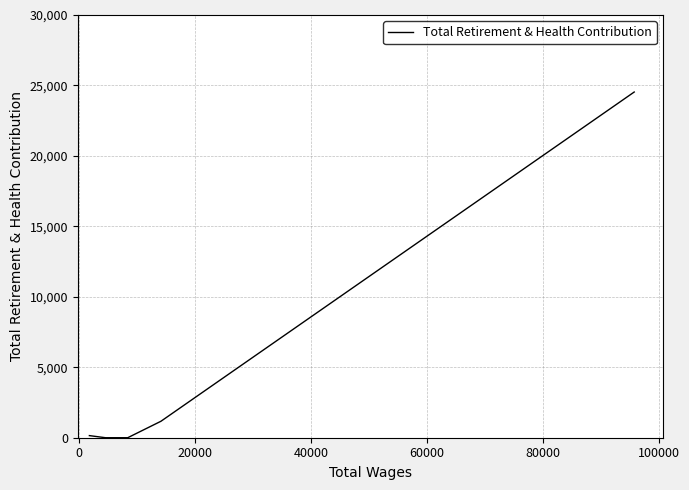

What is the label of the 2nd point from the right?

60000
################
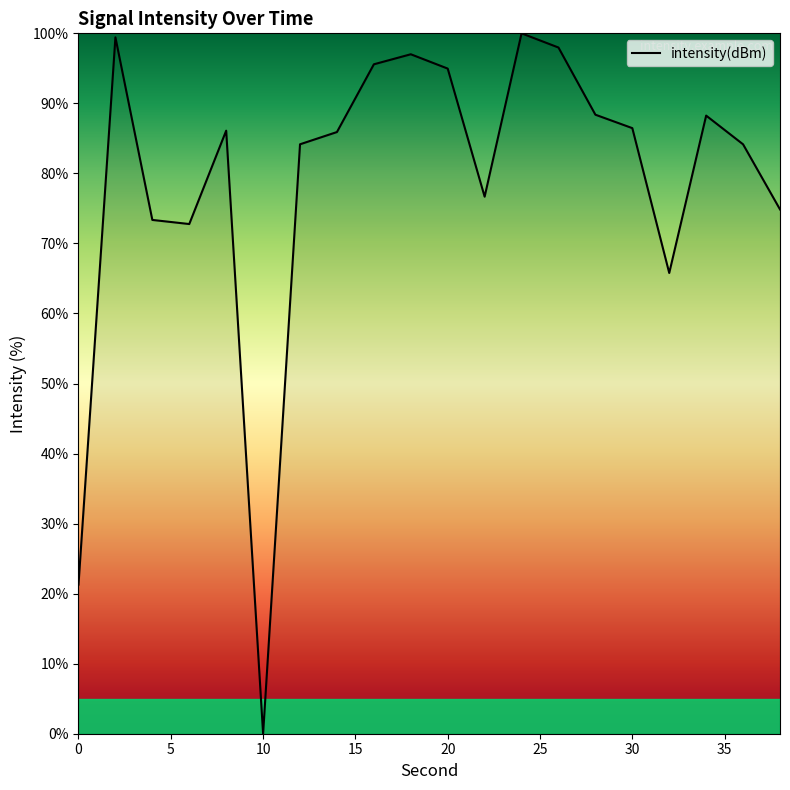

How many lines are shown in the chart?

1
################
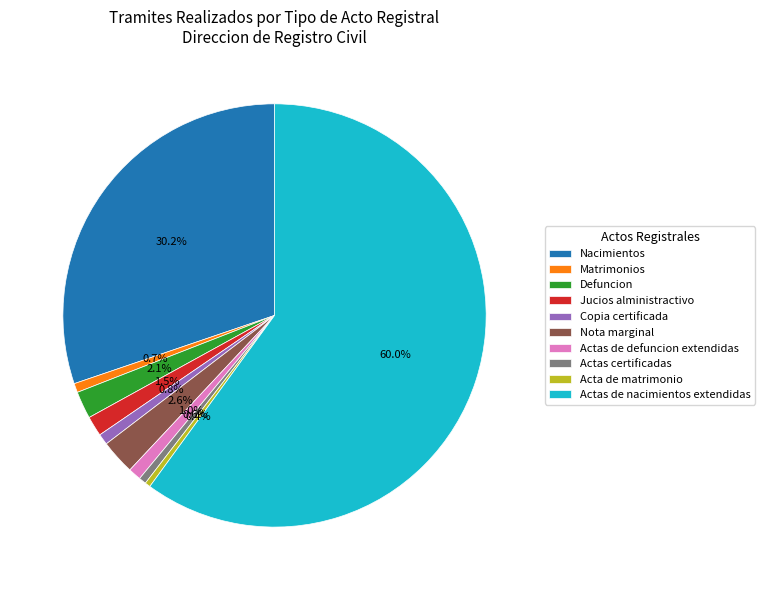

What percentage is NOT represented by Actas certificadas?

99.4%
################
• Your instructions
Report how many lines in the records above contain the string "What", with case counting. Give only the number.

• Output of the task
2